Celebrity Scent Scandal - Kidman gets payout from Telegraph
Nicole Kidman has secured a 'substantial'payout from the Telegraph over allegations she favoured a scent other than the one she had a multimillion pound deal to promote. As previously reported on Mediabeak, Kidman unleashed her lawyers on the Telegraph after its 'Spy' gossip column suggested she was more partial to Jo Malone's White Jasmine and Mint scent than the Chanel No.5 she was under contract to promote.
There have been numerous cases involving celebrity endorsement in general and cosmetic and beauty products in particular in recent years. These did not always end up in court or cause the damage that might have been expected from the circumstances.
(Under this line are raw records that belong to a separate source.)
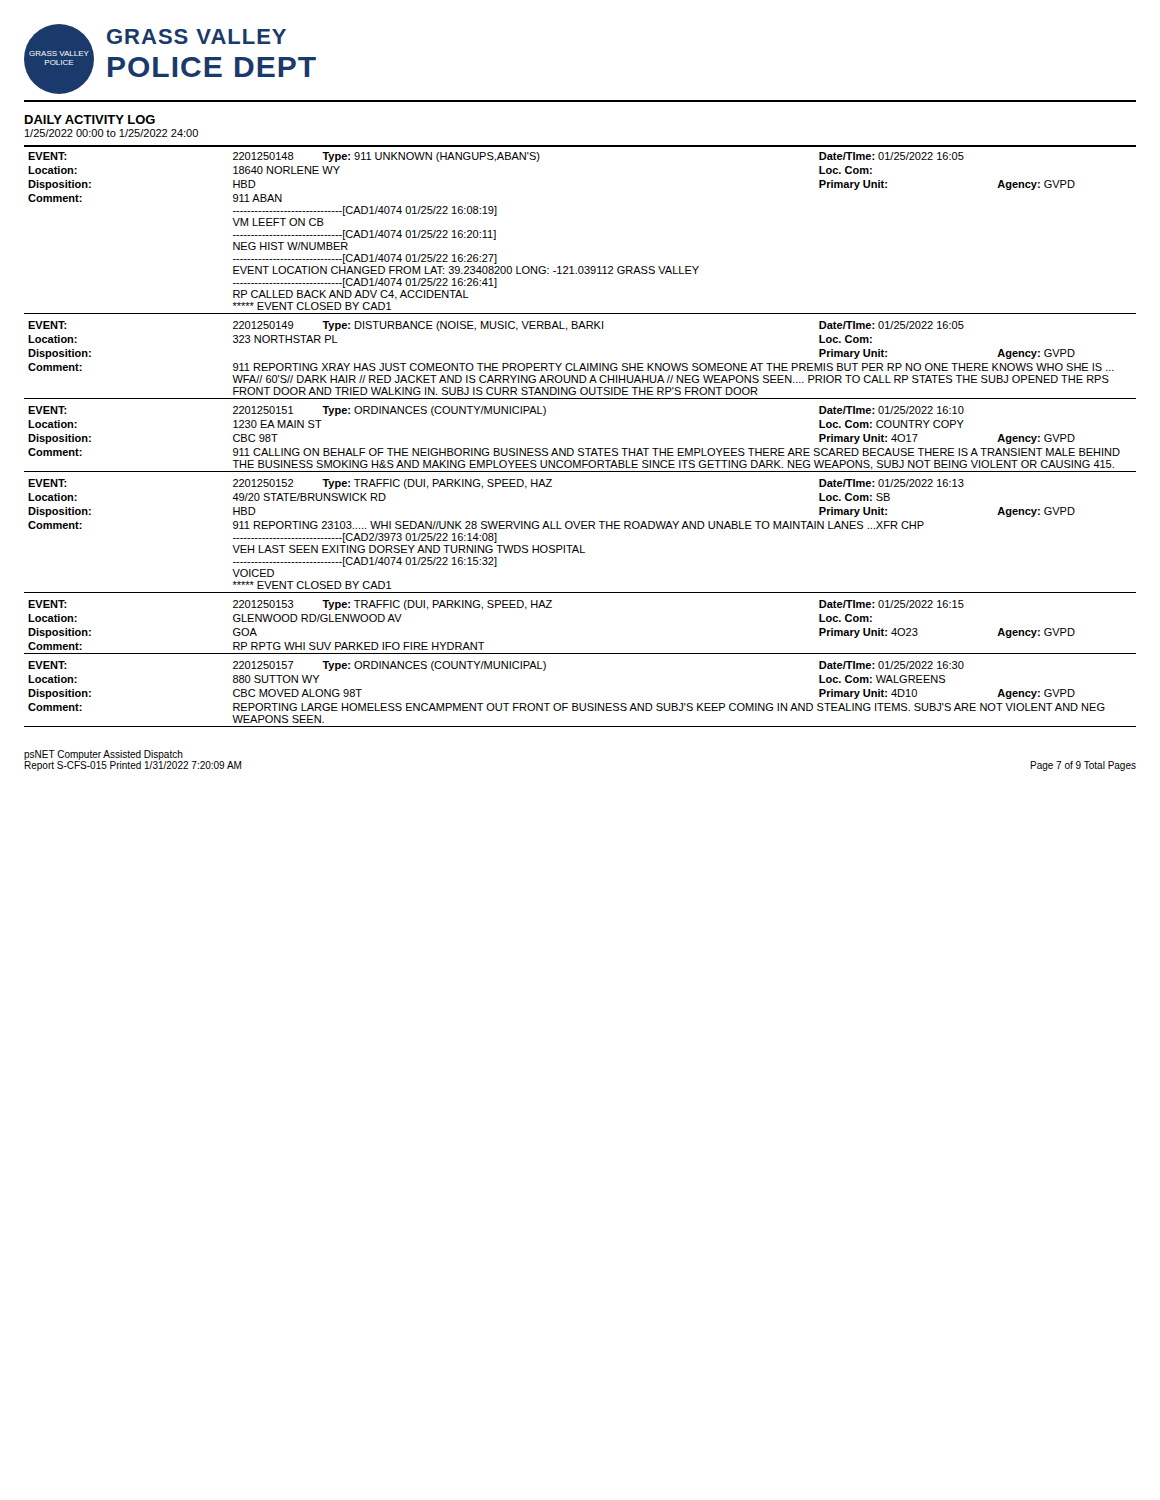GRASS VALLEY
POLICE
GRASS VALLEY
POLICE DEPT
DAILY ACTIVITY LOG
1/25/2022 00:00 to 1/25/2022 24:00
| EVENT: | 2201250148 | Type: 911 UNKNOWN (HANGUPS,ABAN'S) | Date/TIme: 01/25/2022 16:05 |
| Location: | 18640 NORLENE WY | Loc. Com: |
| Disposition: | HBD | Primary Unit: | Agency: GVPD |
| Comment: | 911 ABAN ------------------------------[CAD1/4074 01/25/22 16:08:19] VM LEEFT ON CB ------------------------------[CAD1/4074 01/25/22 16:20:11] NEG HIST W/NUMBER ------------------------------[CAD1/4074 01/25/22 16:26:27] EVENT LOCATION CHANGED FROM LAT: 39.23408200 LONG: -121.039112 GRASS VALLEY ------------------------------[CAD1/4074 01/25/22 16:26:41] RP CALLED BACK AND ADV C4, ACCIDENTAL ***** EVENT CLOSED BY CAD1 |
| EVENT: | 2201250149 | Type: DISTURBANCE (NOISE, MUSIC, VERBAL, BARKI | Date/TIme: 01/25/2022 16:05 |
| Location: | 323 NORTHSTAR PL | Loc. Com: |
| Disposition: | | Primary Unit: | Agency: GVPD |
| Comment: | 911 REPORTING XRAY HAS JUST COMEONTO THE PROPERTY CLAIMING SHE KNOWS SOMEONE AT THE PREMIS BUT PER RP NO ONE THERE KNOWS WHO SHE IS ... WFA// 60'S// DARK HAIR // RED JACKET AND IS CARRYING AROUND A CHIHUAHUA // NEG WEAPONS SEEN.... PRIOR TO CALL RP STATES THE SUBJ OPENED THE RPS FRONT DOOR AND TRIED WALKING IN. SUBJ IS CURR STANDING OUTSIDE THE RP'S FRONT DOOR |
| EVENT: | 2201250151 | Type: ORDINANCES (COUNTY/MUNICIPAL) | Date/TIme: 01/25/2022 16:10 |
| Location: | 1230 EA MAIN ST | Loc. Com: COUNTRY COPY |
| Disposition: | CBC 98T | Primary Unit: 4O17 | Agency: GVPD |
| Comment: | 911 CALLING ON BEHALF OF THE NEIGHBORING BUSINESS AND STATES THAT THE EMPLOYEES THERE ARE SCARED BECAUSE THERE IS A TRANSIENT MALE BEHIND THE BUSINESS SMOKING H&S AND MAKING EMPLOYEES UNCOMFORTABLE SINCE ITS GETTING DARK. NEG WEAPONS, SUBJ NOT BEING VIOLENT OR CAUSING 415. |
| EVENT: | 2201250152 | Type: TRAFFIC (DUI, PARKING, SPEED, HAZ | Date/TIme: 01/25/2022 16:13 |
| Location: | 49/20 STATE/BRUNSWICK RD | Loc. Com: SB |
| Disposition: | HBD | Primary Unit: | Agency: GVPD |
| Comment: | 911 REPORTING 23103..... WHI SEDAN//UNK 28 SWERVING ALL OVER THE ROADWAY AND UNABLE TO MAINTAIN LANES ...XFR CHP ------------------------------[CAD2/3973 01/25/22 16:14:08] VEH LAST SEEN EXITING DORSEY AND TURNING TWDS HOSPITAL ------------------------------[CAD1/4074 01/25/22 16:15:32] VOICED ***** EVENT CLOSED BY CAD1 |
| EVENT: | 2201250153 | Type: TRAFFIC (DUI, PARKING, SPEED, HAZ | Date/TIme: 01/25/2022 16:15 |
| Location: | GLENWOOD RD/GLENWOOD AV | Loc. Com: |
| Disposition: | GOA | Primary Unit: 4O23 | Agency: GVPD |
| Comment: | RP RPTG WHI SUV PARKED IFO FIRE HYDRANT |
| EVENT: | 2201250157 | Type: ORDINANCES (COUNTY/MUNICIPAL) | Date/TIme: 01/25/2022 16:30 |
| Location: | 880 SUTTON WY | Loc. Com: WALGREENS |
| Disposition: | CBC MOVED ALONG 98T | Primary Unit: 4D10 | Agency: GVPD |
| Comment: | REPORTING LARGE HOMELESS ENCAMPMENT OUT FRONT OF BUSINESS AND SUBJ'S KEEP COMING IN AND STEALING ITEMS. SUBJ'S ARE NOT VIOLENT AND NEG WEAPONS SEEN. |
psNET Computer Assisted Dispatch
Report S-CFS-015 Printed 1/31/2022 7:20:09 AM
Page 7 of 9 Total Pages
Take for example Kate Moss, dropped by numerous brands including Chanel following allegations of drug taking, she recovered both physically and reputationally, even securing further lucrative cosmetic deals. Similarly David Beckham suffered no adverse effects following allegations about extra marital affairs around the time of his move to Spain.
The types of cases there have been can be broken down into three types: First, those where there has been an element of ‘passing off’ under trademark law. As in the case of former Formula One star Eddie Irvine and Talksport, you can’t use an image without consent or compensation. Singer Jennifer Lopez was threatened with legal action as her perfume ‘Glow by J-Low ‘ was seen to be too similar to another brand ‘Glow’. Even heavy metal band Metallica tried suing Guerlain when it issued a perfume under the Metallica name, even though confusion between the products could hardly be an issue.
Second, cases where the direct actions of an individual have undermined the brand. Kate Moss lost deals on the back of the ‘cocaine Kate’ allegations and following the racism row that erupted after her performance on Big Brother earlier this year, Jade Goody saw her perfume ‘Shh!’ withdrawn from sale in some outlets.
Third, cases such as this where companies can argue that the image they have bought in does not comply with the binding terms of the ‘buying in’ contract. Sainsbury’s suffered an embarrassing episode when Catherine Zeta Jones, who was promoting its recipes at the time, was spotted shopping in Tesco. More recently Teri Hatcher is locked in litigation with Hydroderma. The company is reportedly suing her for $2.8m for allegedly supporting other lip plumping products. This was on the basis that she was said to be ‘a fan’ of competitor City Lips.